_ASSIGNED TASK A:_ Copy the records word for word, everything from their first line down to and including the line that contains "When unexpected water".

──────── PAGE TEXT

Home> Blog> Of Templates and Metadata

Of Templates and Metadata

This post originally appeared on the Software Carpentry website.

As an appendix to the splitting the repository post, Greg recently posted a straw man template for how lessons might be structured after the repo split. He followed up after with more details. There a lot of good ideas there on how we can encourage good structure for lessons and help learners and instructors alike going forward.

First, To assist in the production of workshop websites and to better define the relationship between them, lesson repositories should contain some metadata. YAML is a widely-adopted and reasonably flexible format for storing metadata in files: we're already using it as part of our existing Github-Jekyll workshop and site hosting. The file index.md is the sensible place to look for a lesson's metadata, as its the first thing people are writing and it should therefore be populated early in writing.

YAML headers on the top of the lessons would look like this:

---
title: "Beginner Shell"
authors: [Gabriel A. Devenyi, Greg Wilson]
---

Next is the question of what kind of metadata we want to include. The title of the lesson is essential since its not explicitly the name of any of the files. The list of authors of the material could also live in a YAML header, although there has also been discussion of extracting such information directly from the Git history. (Relying on the Git history would also avoid the problem of figuring out how large a change qualifies someone for being listed as an author.)

There have recently been discussions about recording and reporting the time required to teach lessons. Including the average in the metadata would allow someone constructing a multi-lesson workshop to determine if they have time to present all the material.

────────────────
──────── EXERCISE INPUT

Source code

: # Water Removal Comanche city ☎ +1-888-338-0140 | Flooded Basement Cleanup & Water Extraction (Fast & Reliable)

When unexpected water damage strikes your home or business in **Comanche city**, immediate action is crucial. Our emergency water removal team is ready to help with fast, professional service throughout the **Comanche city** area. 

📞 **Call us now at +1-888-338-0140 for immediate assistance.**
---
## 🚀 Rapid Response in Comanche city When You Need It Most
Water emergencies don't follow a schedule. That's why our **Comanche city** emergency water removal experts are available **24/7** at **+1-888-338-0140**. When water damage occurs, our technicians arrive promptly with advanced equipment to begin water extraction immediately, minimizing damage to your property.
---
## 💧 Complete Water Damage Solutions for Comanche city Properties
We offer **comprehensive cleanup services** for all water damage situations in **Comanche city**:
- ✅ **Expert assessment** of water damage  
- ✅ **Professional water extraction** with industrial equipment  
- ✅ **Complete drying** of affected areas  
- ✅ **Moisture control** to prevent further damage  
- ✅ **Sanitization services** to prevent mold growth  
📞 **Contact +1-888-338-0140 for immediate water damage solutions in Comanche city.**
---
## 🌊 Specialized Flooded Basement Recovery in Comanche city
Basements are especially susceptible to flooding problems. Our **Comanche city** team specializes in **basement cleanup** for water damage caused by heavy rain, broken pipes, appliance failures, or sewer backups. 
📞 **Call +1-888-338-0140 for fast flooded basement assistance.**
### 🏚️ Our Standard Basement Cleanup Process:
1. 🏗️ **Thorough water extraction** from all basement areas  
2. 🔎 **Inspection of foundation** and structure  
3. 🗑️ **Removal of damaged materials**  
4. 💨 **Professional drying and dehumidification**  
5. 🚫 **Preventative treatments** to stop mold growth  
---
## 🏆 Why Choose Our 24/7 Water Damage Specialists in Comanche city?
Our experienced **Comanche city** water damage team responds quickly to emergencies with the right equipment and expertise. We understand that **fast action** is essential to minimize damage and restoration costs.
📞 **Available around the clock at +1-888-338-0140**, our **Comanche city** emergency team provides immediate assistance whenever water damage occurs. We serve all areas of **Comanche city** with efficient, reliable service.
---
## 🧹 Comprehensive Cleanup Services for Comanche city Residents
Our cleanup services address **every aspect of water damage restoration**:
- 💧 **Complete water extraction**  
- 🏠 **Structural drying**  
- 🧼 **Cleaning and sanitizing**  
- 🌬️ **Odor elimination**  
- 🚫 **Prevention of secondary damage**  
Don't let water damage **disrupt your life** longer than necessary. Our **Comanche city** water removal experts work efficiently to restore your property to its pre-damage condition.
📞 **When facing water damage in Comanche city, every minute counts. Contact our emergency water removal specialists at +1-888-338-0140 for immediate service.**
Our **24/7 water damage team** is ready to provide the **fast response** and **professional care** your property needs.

────────────────

_ASSIGNED TASK B:_ Rewrite the part of the post on templates and metadata that runs from "This post originally" down to "alike going forward.", replacing "lessons" with "modules".

_WRITTEN REPLY A:_
Source code

: # Water Removal Comanche city ☎ +1-888-338-0140 | Flooded Basement Cleanup & Water Extraction (Fast & Reliable)

When unexpected water damage strikes your home or business in **Comanche city**, immediate action is crucial. Our emergency water removal team is ready to help with fast, professional service throughout the **Comanche city** area. 

_WRITTEN REPLY B:_
This post originally appeared on the Software Carpentry website.

As an appendix to the splitting the repository post, Greg recently posted a straw man template for how modules might be structured after the repo split. He followed up after with more details. There a lot of good ideas there on how we can encourage good structure for modules and help learners and instructors alike going forward.